Gross is an American international development expert who entered Cuba as a non registered foreign agent. As a USAID subcontractor, his mission was to create a wireless Internet satellite network based on Jewish community centers that would circumvent Cuban government detection. The USAID program was approved under section 109 of the Helms-Burton Act, a law committed to regime change in Cuba.

Gross’s actions were covert. He never obtained the informed consent of the Cuban government or the Cuban Jewish community, which has always expressed opposition to the Helms-Burton law, particularly its attempt to politicize religious communities as tools to promote opposition groups. Mr. Gross did not know Cuba and did not speak Spanish. He loved Cuban music but that is hardly a qualifier for the type of covert mission he received from Development Alternatives Initiatives (DAI), a contractor for the US government.

All this is well-known, but Washington maintains that Gross did humanitarian work in Cuba

The US insists that the international community simply misunderstands the Helms-Burton law; it doesn’t violate Cuba’s sovereignty. USAID claims that Cuban civil society, religious groups and even dissidents who criticize the Helms-Burton approach are mistaken. The Helms-Burton law helps them; they just don’t realize it.

A new declassified document of a USAID task force associated with Gross indicates a pattern of consistent misinformation. At the head of a list of go-to-sources of information on Cuba, the program recommended Babalu blog, an irrelevant website managed by rabid pro-embargo elements.

Babalu blog is not focus on Cuba but on spreading baseless accusations and insults against Obama. According to one of the less insulting posts, Obama is a “Marxist tyrant” along with Secretary of State Hillary Clinton, Senator John Kerry and any Cuban-American or American who disagrees with Babalu writers’ McCarthyism. The fact that Obama’s USAID is recommending Babalu Blog as a reliable source of information is in itself a call for closing the program until some adult guidance is guaranteed.
※
WHAT TO WORK ON
Please carry on the piece on Gross and USAID in Cuba from the point where it stops. The items after this point have nothing to do with the piece on Gross and USAID in Cuba.

DATA ROWS
※
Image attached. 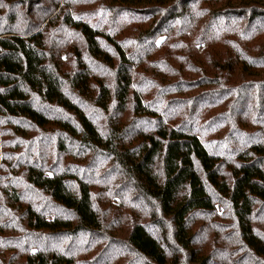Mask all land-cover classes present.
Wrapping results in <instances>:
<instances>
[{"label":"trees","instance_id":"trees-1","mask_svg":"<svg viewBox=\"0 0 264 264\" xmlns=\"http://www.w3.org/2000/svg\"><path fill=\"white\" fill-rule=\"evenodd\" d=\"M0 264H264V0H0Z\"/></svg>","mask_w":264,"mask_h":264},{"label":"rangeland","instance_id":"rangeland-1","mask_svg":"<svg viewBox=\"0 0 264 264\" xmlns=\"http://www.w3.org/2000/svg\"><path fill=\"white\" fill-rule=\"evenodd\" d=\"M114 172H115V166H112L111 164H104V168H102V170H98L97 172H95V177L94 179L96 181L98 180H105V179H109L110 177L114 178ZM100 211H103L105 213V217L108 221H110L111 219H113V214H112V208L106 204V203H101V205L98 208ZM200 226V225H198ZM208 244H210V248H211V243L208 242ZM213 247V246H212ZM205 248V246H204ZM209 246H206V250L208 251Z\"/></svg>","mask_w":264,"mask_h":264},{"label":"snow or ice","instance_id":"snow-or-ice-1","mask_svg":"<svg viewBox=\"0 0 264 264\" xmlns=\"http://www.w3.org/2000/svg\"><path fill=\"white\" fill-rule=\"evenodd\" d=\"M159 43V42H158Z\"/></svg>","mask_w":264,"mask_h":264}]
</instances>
※
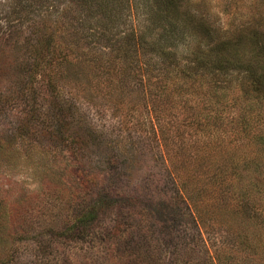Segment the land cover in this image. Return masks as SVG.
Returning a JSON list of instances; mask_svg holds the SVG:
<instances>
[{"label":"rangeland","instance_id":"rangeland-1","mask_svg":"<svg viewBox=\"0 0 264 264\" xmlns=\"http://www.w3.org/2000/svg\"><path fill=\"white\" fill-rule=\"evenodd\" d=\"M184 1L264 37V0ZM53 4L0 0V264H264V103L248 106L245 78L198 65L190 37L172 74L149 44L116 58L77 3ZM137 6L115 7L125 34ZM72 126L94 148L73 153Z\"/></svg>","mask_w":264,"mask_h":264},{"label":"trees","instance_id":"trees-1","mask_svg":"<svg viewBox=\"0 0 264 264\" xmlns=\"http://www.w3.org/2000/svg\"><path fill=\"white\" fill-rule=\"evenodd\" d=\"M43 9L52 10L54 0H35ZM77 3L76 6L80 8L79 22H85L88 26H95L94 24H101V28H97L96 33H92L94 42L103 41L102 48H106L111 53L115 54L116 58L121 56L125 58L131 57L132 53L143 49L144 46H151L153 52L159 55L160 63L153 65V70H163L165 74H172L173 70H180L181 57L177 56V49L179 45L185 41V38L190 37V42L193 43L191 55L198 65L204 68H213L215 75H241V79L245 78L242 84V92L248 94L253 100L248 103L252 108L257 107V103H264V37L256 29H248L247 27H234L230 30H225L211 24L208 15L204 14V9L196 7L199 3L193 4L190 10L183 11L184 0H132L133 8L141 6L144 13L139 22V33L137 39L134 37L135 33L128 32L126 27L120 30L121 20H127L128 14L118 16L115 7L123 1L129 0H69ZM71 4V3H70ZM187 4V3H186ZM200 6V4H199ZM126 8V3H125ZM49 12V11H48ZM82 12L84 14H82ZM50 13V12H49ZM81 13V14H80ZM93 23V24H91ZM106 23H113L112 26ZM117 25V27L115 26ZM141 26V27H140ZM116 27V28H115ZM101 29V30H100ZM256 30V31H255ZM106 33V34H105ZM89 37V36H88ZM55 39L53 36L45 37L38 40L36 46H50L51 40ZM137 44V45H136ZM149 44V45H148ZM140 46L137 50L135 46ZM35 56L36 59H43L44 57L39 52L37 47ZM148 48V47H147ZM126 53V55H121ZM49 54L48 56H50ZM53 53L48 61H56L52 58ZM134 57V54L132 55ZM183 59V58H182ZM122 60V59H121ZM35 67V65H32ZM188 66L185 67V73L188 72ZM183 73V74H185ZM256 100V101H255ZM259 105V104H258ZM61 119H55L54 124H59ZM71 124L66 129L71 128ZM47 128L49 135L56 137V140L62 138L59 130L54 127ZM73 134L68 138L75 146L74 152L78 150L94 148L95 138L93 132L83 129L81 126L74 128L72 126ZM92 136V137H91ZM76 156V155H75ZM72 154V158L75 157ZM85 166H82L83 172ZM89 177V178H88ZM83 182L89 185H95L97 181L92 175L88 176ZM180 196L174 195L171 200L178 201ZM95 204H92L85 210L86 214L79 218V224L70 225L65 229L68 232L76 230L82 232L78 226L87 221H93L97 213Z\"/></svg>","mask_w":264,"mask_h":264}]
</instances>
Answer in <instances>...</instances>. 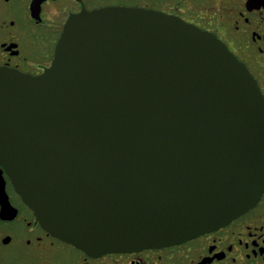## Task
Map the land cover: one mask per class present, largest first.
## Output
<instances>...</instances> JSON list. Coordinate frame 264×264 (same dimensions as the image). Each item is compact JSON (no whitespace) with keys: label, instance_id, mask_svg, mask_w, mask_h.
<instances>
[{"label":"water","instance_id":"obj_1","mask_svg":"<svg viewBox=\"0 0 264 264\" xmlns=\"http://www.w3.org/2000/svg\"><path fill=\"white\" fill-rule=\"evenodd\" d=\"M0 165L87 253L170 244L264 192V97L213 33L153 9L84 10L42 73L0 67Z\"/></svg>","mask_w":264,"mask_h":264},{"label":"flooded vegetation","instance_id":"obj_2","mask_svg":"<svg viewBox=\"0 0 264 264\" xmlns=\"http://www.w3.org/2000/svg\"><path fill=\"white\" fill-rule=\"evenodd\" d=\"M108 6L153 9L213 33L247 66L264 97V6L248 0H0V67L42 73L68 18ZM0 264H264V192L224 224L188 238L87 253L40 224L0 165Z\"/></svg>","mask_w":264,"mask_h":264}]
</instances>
※
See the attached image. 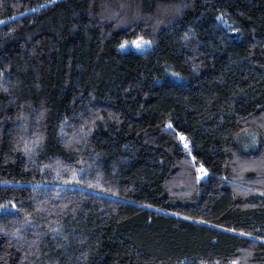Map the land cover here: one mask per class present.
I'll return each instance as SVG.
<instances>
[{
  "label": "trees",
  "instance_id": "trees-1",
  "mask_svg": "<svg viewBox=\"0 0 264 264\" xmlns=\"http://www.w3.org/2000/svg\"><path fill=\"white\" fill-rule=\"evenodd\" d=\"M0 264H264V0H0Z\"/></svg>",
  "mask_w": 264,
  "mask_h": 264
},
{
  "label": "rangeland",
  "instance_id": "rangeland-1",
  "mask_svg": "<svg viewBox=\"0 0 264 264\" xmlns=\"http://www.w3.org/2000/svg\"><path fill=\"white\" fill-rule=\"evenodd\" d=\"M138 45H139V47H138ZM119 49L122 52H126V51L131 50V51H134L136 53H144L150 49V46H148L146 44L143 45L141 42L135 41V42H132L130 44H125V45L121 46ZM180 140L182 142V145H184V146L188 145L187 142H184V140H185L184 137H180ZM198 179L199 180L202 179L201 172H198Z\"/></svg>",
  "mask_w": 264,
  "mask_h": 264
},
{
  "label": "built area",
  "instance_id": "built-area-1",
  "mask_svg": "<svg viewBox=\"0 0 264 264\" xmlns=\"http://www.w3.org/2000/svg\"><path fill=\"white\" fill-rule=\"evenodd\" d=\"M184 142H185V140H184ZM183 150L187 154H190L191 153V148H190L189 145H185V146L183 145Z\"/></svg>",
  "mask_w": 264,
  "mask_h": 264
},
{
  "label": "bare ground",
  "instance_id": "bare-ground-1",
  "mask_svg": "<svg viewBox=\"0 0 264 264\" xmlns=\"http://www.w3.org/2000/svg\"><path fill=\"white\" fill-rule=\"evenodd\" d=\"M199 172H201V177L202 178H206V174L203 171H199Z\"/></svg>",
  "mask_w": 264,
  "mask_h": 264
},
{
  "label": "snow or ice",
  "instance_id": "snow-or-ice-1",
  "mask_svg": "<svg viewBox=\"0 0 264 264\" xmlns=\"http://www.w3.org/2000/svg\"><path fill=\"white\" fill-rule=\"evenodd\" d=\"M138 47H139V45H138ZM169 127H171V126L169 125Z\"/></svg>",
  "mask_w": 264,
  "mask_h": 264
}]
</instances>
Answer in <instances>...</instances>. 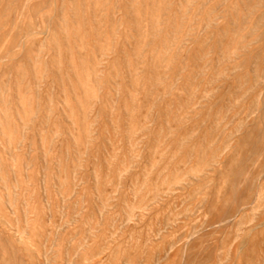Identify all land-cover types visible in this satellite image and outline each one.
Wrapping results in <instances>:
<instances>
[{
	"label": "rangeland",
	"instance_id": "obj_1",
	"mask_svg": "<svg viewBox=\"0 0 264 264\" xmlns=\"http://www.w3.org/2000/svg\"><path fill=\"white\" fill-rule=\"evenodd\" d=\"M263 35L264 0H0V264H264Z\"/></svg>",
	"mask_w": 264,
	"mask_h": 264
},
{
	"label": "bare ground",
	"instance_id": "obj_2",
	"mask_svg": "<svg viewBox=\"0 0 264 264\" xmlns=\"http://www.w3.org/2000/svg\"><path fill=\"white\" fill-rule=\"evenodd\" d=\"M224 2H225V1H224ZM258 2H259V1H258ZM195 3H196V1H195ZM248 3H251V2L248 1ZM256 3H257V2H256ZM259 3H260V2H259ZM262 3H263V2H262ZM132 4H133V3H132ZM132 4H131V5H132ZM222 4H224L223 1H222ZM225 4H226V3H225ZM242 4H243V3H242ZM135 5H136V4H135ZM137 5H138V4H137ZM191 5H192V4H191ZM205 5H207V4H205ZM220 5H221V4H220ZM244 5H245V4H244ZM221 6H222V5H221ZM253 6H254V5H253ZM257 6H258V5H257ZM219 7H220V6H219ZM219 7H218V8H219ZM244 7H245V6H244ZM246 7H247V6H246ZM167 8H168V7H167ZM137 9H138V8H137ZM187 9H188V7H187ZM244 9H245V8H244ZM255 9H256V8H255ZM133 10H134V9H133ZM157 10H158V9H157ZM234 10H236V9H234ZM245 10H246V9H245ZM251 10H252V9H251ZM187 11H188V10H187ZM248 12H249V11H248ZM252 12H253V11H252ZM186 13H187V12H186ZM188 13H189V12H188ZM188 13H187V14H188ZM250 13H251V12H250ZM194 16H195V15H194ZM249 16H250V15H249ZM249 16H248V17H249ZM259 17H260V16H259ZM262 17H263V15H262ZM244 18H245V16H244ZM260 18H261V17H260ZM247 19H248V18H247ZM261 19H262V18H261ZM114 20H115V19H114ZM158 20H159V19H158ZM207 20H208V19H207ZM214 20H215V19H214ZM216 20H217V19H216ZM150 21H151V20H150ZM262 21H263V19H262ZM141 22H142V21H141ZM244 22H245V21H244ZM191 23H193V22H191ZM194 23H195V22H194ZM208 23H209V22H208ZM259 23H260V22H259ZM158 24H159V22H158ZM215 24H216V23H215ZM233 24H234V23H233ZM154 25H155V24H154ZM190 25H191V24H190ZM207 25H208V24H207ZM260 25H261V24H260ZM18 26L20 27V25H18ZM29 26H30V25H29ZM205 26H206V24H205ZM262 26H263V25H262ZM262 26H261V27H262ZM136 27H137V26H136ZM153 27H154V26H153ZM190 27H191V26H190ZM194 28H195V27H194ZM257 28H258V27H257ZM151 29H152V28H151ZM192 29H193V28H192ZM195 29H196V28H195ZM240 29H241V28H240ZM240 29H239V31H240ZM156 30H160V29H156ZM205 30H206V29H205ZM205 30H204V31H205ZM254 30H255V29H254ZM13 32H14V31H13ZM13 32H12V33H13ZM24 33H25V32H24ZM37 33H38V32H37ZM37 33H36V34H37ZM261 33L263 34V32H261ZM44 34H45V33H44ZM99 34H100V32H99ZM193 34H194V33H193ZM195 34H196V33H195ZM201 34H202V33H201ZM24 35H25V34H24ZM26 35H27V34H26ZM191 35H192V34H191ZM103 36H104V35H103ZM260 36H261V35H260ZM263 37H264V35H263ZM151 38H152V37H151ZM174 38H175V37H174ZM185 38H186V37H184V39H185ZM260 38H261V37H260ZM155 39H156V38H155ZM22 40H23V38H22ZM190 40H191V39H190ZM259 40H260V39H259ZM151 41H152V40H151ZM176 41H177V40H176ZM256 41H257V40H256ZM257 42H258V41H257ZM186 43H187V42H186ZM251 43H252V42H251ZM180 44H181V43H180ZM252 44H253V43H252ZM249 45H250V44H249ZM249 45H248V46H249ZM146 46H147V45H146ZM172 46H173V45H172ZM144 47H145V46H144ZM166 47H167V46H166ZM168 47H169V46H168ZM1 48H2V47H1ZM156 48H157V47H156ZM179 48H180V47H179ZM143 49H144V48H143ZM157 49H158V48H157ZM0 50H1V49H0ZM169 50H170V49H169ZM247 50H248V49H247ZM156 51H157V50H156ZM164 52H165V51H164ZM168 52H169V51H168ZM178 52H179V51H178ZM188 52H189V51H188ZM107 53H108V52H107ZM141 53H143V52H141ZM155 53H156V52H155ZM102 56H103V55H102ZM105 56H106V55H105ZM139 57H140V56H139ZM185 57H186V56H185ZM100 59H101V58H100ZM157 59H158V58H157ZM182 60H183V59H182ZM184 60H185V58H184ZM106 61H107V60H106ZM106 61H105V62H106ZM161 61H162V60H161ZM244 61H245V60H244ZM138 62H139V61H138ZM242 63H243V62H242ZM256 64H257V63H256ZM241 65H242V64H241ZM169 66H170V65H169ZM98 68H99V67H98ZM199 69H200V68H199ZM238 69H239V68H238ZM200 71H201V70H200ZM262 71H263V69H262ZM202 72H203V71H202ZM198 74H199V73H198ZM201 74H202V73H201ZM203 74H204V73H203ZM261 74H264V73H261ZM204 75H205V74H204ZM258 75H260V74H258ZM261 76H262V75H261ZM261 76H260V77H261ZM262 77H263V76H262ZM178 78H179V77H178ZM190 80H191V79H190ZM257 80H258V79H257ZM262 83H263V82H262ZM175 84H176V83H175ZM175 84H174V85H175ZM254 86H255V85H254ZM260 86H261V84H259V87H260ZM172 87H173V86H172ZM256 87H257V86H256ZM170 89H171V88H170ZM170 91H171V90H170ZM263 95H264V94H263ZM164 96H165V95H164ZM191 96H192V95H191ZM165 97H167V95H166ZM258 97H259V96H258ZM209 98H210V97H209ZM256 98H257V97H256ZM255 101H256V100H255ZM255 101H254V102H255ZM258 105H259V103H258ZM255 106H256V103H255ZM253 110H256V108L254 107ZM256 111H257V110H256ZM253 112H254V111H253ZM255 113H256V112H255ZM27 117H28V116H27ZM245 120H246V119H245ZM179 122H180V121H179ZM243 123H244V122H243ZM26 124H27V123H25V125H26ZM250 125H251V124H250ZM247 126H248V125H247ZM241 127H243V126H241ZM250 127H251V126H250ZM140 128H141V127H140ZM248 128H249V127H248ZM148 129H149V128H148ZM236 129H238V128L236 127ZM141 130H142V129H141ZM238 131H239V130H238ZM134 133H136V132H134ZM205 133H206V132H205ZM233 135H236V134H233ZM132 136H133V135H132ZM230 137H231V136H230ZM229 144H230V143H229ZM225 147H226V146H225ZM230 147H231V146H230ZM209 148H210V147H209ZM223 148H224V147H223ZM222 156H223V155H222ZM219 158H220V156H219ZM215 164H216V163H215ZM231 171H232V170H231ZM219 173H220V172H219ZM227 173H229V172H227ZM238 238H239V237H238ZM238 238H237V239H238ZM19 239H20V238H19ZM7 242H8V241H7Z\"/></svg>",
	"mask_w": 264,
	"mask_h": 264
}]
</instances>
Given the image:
※
EXPECTED ANSWER
A message from Planet Earth to the Obama Administration

Every day Gross spends behind bars is an embarrassment for the American government. If anybody wonders why Havana is opposed to USAID plans to create Internet connections that circumvent its capacity to monitor traffic should read David Sanger’s new book Confront and Conceal: Obama’s Secret Wars and Surprising Use of American Power. “Olympic Games” was the code name for Stuxnet, a cyber worm that caused major disruptions in Iran’s nuclear program. According to Sanger, it was “the most sophisticated, complex cyber-attack the United States ever launched.”

But should Americans participating in USAID programs in Cuba worry about this? Cuban government officials don’t read capitalist newspapers. Oh, wait, sure they do! A team in Havana analyzes US publications, alerting their superiors of potential threats to Cuba’s national security. Although Mr. Sanger’s book was published after Gross was arrested, Cuban officials have already read and analyzed it.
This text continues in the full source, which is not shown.